DIRECTIONS ▸
- a) Answer these from the text on healthcare metrics:
(i) According to the American Hospital Association, hospitals and health systems may be reporting on more than how many metrics to external entities?
(ii) How many deposit and credit card accounts did Wells Fargo employees open without customers' consent?
(iii) What is the tendency to mentally replace strategy with metrics called?
- b) Repeat word for word everything in the text on healthcare metrics from "A clinical example" down to "health care delivery.".

DOCUMENT TEXT ▸
------------------------------
Healthcare systems are being buffeted by multiple external groups demanding more and more measurements be reported. Some are regulators, the system boards, varied insurers, and some are professional interest groups. It is estimated by the American Hospital Association that at any given time hospitals and health systems may be reporting on more than 300 metrics to external entities.
Harris and Tayler in the September-October 2019 Harvard Business Review outline a danger when metrics become “too central” to an organization’s strategy execution. They use the difficulties Wells-Fargo encountered when members of their sales staff developed a “cross-selling” strategy, whereby these employees opened 3.5 million deposit and credit card accounts without customers’ consent in an effort to meet metrics that rewarded them with increased salaries for cross-sales success.
Every day, across almost every organization, health care included, strategy is being hijacked by numbers, just as it was at Wells Fargo. It turns out that the tendency to mentally replace strategy with metrics—called surrogation—is quite pervasive. And it can destroy company value and confuse the mission.
A clinical example of metrics assuming too large a role was shared by Dr Jaya Mallidi in Medscape (June 3, 2019) when she detailed her experience of external reporting metrics impacting patient care in cardiology. She titled her manuscript, “Conveyor Belt Medicine: Where are the Brakes?” The story she shared involved a woman rushed to a catheterization suite whose clinical evaluation had been at best brief due to the ever-present pressure of meeting the “door-to-balloon” time reporting requirements in heart care. It turns out this patient simply had a high potassium value leading the “automated” ECG reading to suggest an anterior myocardial injury. In fact, myocardial injury was not present in this patient. Dr. Mallidi eloquently details how hard it is to stop chasing the metric of door-to-balloon time in cardiology in modern health care delivery.
------------------------------
(Collected data)
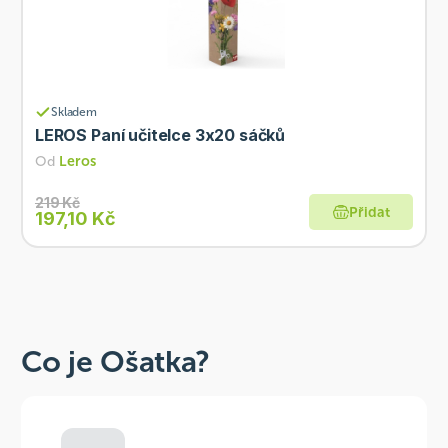
Skladem
LEROS Paní učitelce 3x20 sáčků
Od
Leros
219 Kč
Přidat
197,10 Kč
Co je Ošatka?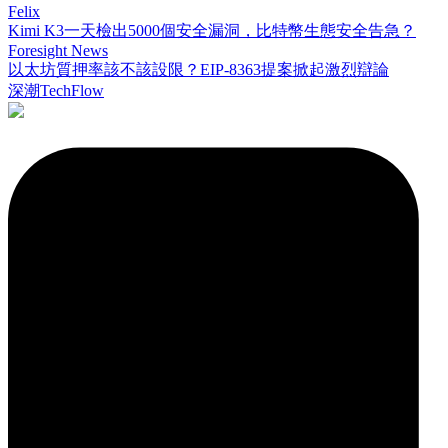
Felix
Kimi K3一天檢出5000個安全漏洞，比特幣生態安全告急？
Foresight News
以太坊質押率該不該設限？EIP-8363提案掀起激烈辯論
深潮TechFlow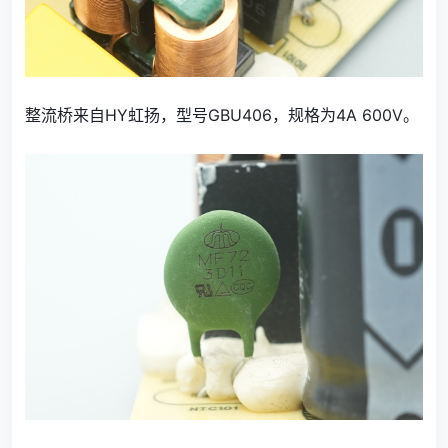
整流桥来自HY虹扬，型号GBU406，规格为4A 600V。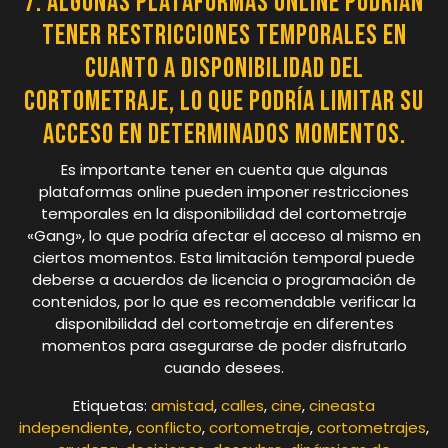
7. Algunas plataformas online podrían
tener restricciones temporales en
cuanto a disponibilidad del
cortometraje, lo que podría limitar su
acceso en determinados momentos.
Es importante tener en cuenta que algunas
plataformas online pueden imponer restricciones
temporales en la disponibilidad del cortometraje
«Gang», lo que podría afectar el acceso al mismo en
ciertos momentos. Esta limitación temporal puede
deberse a acuerdos de licencia o programación de
contenidos, por lo que es recomendable verificar la
disponibilidad del cortometraje en diferentes
momentos para asegurarse de poder disfrutarlo
cuando desees.
Etiquetas:
amistad
,
calles
,
cine
,
cineasta
independiente
,
conflicto
,
cortometraje
,
cortometrajes
,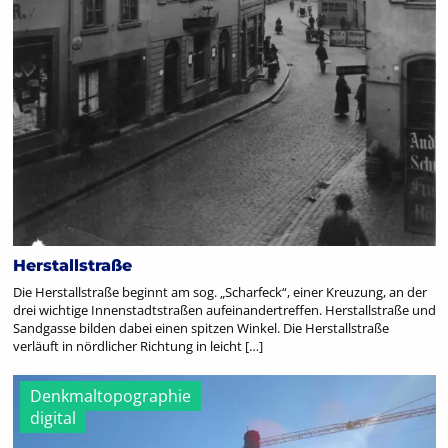
Herstallstraße
Die Herstallstraße beginnt am sog. „Scharfeck“, einer Kreuzung, an der
drei wichtige Innenstadtstraßen aufeinandertreffen. Herstallstraße und
Sandgasse bilden dabei einen spitzen Winkel. Die Herstallstraße
verläuft in nördlicher Richtung in leicht […]
Denkmaltopographie
digital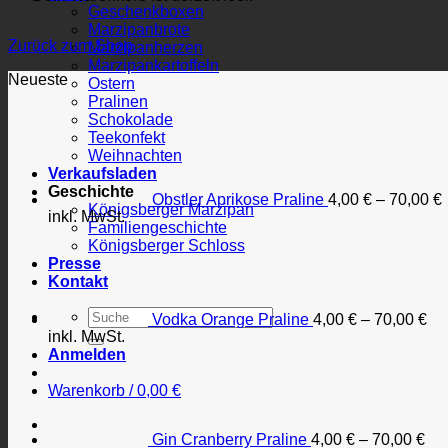
Geschenkboxen
Marzipanbrote
Zurück zum Shop
Marzipanherzen
Marzipankartoffeln
Neueste
Ostern
Pralinen
Schokolade
Teekonfekt
Weihnachten
Verkaufsladen
Geschichte
Obstler Aprikose Praline
4,00
€
–
70,00
€
Königsberger Marzipan
inkl. MwSt.
Familiengeschichte
Königsberger Schloss
Presse
Kontakt
Suchen
Vodka Orange Praline
4,00
€
–
70,00
€
nach:
inkl. MwSt.
Anmelden
Warenkorb /
0,00
€
Gin Cranberry Praline
4,00
€
–
70,00
€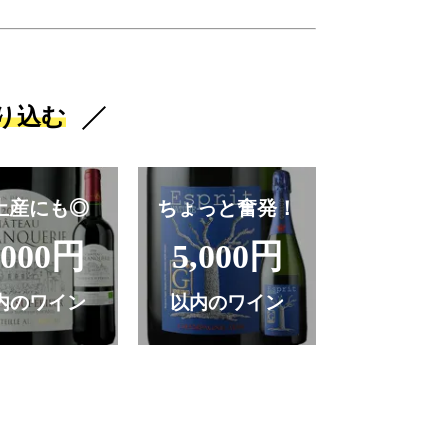
り込む
土産にも◎
ちょっと奮発！
,000円
5,000円
内のワイン
以内のワイン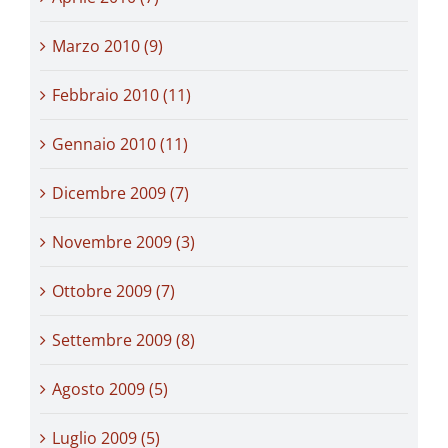
Marzo 2010 (9)
Febbraio 2010 (11)
Gennaio 2010 (11)
Dicembre 2009 (7)
Novembre 2009 (3)
Ottobre 2009 (7)
Settembre 2009 (8)
Agosto 2009 (5)
Luglio 2009 (5)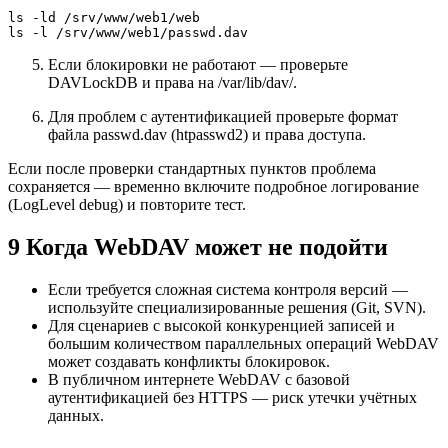
ls -ld /srv/www/web1/web

ls -l /srv/www/web1/passwd.dav
Если блокировки не работают — проверьте
DAVLockDB и права на /var/lib/dav/.
Для проблем с аутентификацией проверьте формат
файла passwd.dav (htpasswd2) и права доступа.
Если после проверки стандартных пунктов проблема
сохраняется — временно включите подробное логирование
(LogLevel debug) и повторите тест.
9 Когда WebDAV может не подойти
Если требуется сложная система контроля версий —
используйте специализированные решения (Git, SVN).
Для сценариев с высокой конкуренцией записей и
большим количеством параллельных операций WebDAV
может создавать конфликты блокировок.
В публичном интернете WebDAV с базовой
аутентификацией без HTTPS — риск утечки учётных
данных.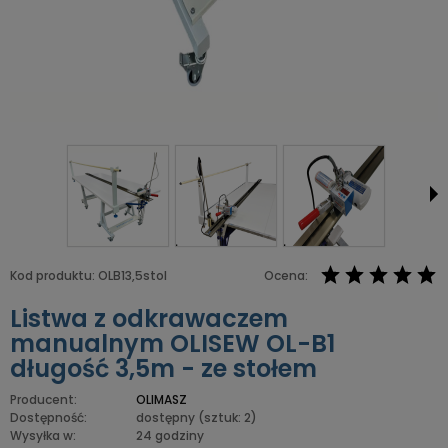
Kod produktu:
OLB13,5stol
Ocena:
Listwa z odkrawaczem
manualnym OLISEW OL-B1
długość 3,5m - ze stołem
Producent:
OLIMASZ
Dostępność:
dostępny
(sztuk: 2)
Wysyłka w:
24 godziny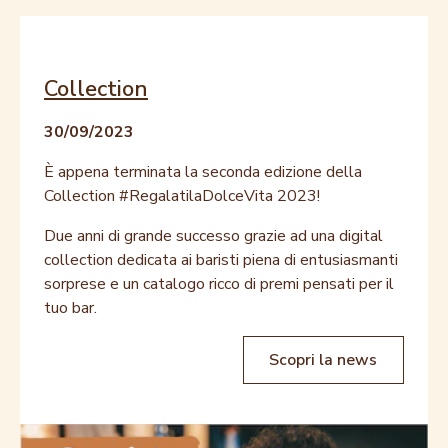
Collection
30/09/2023
È appena terminata la seconda edizione della
Collection #RegalatilaDolceVita 2023!
Due anni di grande successo grazie ad una digital
collection dedicata ai baristi piena di entusiasmanti
sorprese e un catalogo ricco di premi pensati per il
tuo bar.
Scopri la news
------------------------------
RESULTS OF THE EXERCISE ▸
- a)
(i) More than 300
(ii) 3.5 million
(iii) Surrogation

- b)
A clinical example of metrics assuming too large a role was shared by Dr Jaya Mallidi in Medscape (June 3, 2019) when she detailed her experience of external reporting metrics impacting patient care in cardiology. She titled her manuscript, “Conveyor Belt Medicine: Where are the Brakes?” The story she shared involved a woman rushed to a catheterization suite whose clinical evaluation had been at best brief due to the ever-present pressure of meeting the “door-to-balloon” time reporting requirements in heart care. It turns out this patient simply had a high potassium value leading the “automated” ECG reading to suggest an anterior myocardial injury. In fact, myocardial injury was not present in this patient. Dr. Mallidi eloquently details how hard it is to stop chasing the metric of door-to-balloon time in cardiology in modern health care delivery.